I pondered if it is really wise to merely replicate public enterprise management structures found in a more developed country?
At any entity, the role players have and must know their place, be it as an employee in the government, a business undertaking, educational institution, or at a faith-based organisation.

Even players in sports teams for that matter.

When players fail to stick to their lane and cross into those of others, by interfering in the work of colleagues or subordinates, things can and mostly do go horribly wrong.

More broadly, the same applies when an entity crosses the boundary of its responsibility and operates in a sector for which it lacks the skills and know-how or is ill-equipped to do so.

A good example is when the government engages in business activity with such moves driven by politicians and overzealous bureaucrats who will generally overvalue their own expertise or competence.

Public enterprises, or what is referred to as state-owned enterprises or parastatals, often do have an important function in economies and more so in the economy of a developing country like Namibia.

There are sectors crucially important for Namibia’s economic well-being, yet they are inadequately serviced for a variety of reasons, which include the mammoth capital requirement need to fund ongoing operations or an unattractiveness in terms of the profit yield.

Resultantly, the private sector shies away from providing the much-needed service.

Energy, water, people and cargo transportation, harbours and airports, and information dissemination are prime examples in a geographically vast and sparsely populated Namibia.

In the absence of a national broadcaster, a government newspaper, national water and electricity utility providers, people across the country in villages, settlements and rural areas would be out on a limb.

Then there are the so-called commercial public enterprises tasked with operating a rail network, providing housing for lower income earners, fuel distribution and the now defunct national airline.

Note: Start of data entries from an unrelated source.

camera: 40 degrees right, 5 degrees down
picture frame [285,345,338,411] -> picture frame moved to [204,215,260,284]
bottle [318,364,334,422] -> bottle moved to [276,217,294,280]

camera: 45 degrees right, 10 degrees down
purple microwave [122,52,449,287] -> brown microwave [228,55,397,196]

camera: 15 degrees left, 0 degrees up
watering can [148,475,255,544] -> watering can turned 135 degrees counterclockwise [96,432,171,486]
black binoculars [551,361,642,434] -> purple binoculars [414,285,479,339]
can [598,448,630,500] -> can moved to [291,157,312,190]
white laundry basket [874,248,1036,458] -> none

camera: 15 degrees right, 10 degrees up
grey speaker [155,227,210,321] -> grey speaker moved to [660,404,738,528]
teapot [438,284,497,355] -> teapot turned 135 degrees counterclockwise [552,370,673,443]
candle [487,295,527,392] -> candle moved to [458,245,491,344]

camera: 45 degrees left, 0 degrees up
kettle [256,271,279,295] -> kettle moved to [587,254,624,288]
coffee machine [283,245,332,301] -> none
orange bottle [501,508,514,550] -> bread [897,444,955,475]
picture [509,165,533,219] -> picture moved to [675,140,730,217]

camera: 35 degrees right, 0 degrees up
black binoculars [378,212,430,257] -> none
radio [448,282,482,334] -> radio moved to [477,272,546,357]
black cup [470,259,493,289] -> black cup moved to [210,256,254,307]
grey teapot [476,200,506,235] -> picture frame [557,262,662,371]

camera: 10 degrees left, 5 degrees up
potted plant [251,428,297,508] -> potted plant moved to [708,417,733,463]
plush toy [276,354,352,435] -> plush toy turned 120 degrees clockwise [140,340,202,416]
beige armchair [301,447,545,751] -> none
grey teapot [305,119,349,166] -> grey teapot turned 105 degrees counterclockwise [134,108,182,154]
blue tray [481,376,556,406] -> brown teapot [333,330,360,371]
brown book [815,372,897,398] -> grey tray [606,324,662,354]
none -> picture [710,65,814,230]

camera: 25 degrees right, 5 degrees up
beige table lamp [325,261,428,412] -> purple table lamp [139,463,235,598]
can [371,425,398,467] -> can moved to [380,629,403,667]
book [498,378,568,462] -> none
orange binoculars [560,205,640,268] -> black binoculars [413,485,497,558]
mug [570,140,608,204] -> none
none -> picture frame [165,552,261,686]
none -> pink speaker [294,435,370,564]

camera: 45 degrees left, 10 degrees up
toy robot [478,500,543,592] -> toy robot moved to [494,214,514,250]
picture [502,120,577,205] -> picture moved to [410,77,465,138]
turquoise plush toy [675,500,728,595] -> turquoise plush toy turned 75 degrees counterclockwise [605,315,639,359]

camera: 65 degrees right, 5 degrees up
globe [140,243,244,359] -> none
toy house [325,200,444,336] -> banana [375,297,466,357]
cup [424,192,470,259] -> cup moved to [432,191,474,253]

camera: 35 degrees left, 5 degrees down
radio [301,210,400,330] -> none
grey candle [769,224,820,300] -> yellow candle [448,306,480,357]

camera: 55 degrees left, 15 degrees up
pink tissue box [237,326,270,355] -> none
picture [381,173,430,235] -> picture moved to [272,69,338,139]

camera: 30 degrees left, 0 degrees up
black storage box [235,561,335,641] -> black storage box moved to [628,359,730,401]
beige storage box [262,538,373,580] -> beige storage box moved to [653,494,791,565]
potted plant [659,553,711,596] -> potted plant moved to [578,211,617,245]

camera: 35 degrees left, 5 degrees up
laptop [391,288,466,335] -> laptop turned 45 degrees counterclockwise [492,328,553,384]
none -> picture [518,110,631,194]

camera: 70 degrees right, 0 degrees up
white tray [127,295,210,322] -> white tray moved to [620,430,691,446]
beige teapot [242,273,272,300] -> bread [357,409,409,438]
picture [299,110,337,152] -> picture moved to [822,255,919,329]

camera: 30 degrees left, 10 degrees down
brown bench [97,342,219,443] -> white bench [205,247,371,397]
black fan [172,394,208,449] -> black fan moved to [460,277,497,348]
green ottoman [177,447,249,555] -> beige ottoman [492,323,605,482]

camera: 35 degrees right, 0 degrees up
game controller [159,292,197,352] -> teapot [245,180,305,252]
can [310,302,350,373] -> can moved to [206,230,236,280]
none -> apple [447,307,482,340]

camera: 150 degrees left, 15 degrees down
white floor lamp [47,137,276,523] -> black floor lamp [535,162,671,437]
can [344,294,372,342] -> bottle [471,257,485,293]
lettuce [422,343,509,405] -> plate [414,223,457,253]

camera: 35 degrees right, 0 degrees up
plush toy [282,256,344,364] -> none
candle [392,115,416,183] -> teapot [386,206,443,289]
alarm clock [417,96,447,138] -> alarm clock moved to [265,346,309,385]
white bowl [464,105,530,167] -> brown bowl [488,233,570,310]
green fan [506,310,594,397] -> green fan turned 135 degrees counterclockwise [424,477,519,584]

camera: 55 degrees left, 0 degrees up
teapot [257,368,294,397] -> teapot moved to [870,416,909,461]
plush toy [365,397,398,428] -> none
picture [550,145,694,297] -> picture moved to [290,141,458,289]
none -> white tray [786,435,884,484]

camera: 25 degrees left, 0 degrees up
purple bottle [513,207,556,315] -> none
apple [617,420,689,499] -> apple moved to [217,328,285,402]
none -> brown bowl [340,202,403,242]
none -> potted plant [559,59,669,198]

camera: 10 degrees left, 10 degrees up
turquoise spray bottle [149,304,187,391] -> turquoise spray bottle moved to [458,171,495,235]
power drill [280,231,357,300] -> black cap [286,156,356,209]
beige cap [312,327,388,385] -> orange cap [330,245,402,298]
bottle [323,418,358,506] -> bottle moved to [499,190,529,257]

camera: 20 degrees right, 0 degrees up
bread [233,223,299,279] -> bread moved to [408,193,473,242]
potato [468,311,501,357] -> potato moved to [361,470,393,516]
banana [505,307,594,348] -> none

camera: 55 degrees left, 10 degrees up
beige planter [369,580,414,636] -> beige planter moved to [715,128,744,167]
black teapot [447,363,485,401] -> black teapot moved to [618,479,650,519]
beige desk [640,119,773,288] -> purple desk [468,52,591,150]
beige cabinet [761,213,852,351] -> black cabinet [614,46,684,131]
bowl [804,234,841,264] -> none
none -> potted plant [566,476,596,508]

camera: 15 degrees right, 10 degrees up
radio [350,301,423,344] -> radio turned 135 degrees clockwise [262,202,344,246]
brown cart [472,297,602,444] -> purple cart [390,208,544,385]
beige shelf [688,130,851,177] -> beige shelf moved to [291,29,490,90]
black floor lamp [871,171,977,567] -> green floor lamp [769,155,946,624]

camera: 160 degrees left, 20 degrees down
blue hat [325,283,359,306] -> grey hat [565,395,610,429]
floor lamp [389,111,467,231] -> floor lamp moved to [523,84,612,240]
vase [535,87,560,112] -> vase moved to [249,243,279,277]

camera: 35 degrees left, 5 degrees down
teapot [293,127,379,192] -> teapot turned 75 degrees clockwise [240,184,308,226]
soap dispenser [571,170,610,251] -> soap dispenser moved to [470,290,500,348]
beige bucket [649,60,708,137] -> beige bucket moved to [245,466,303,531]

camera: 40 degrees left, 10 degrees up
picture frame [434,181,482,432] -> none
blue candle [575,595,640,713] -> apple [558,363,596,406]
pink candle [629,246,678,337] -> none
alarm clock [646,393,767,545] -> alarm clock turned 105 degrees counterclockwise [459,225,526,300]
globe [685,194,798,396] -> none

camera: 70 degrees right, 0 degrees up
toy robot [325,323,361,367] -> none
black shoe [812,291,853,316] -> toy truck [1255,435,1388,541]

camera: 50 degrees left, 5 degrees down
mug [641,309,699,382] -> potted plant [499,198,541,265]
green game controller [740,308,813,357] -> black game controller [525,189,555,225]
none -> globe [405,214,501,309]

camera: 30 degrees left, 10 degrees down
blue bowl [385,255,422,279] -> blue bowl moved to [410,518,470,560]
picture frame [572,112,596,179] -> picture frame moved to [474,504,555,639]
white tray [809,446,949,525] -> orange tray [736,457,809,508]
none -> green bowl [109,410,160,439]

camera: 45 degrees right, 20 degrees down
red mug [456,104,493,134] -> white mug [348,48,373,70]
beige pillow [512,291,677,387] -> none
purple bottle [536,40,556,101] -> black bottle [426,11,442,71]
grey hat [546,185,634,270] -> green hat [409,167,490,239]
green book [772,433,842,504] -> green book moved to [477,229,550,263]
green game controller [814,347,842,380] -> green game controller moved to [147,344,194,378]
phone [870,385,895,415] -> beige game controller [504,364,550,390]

It annoys the nation when a large chunk of the national budget is allocated annually to subsidise public enterprises and rightly so, as it is perceived that the funds could be more productively spent building schools, hospitals, roads, dams and expanding social services for the poor and needy.

What springs to mind are lessons one can learn from Air Namibia’s demise, which is that politicians, bureaucrats and their buddies really have no place in business.

And that when remedial action is required, care must be taken to not throw the baby out with the bathwater. This means to discard something thought to be worthless, which in fact does hold value.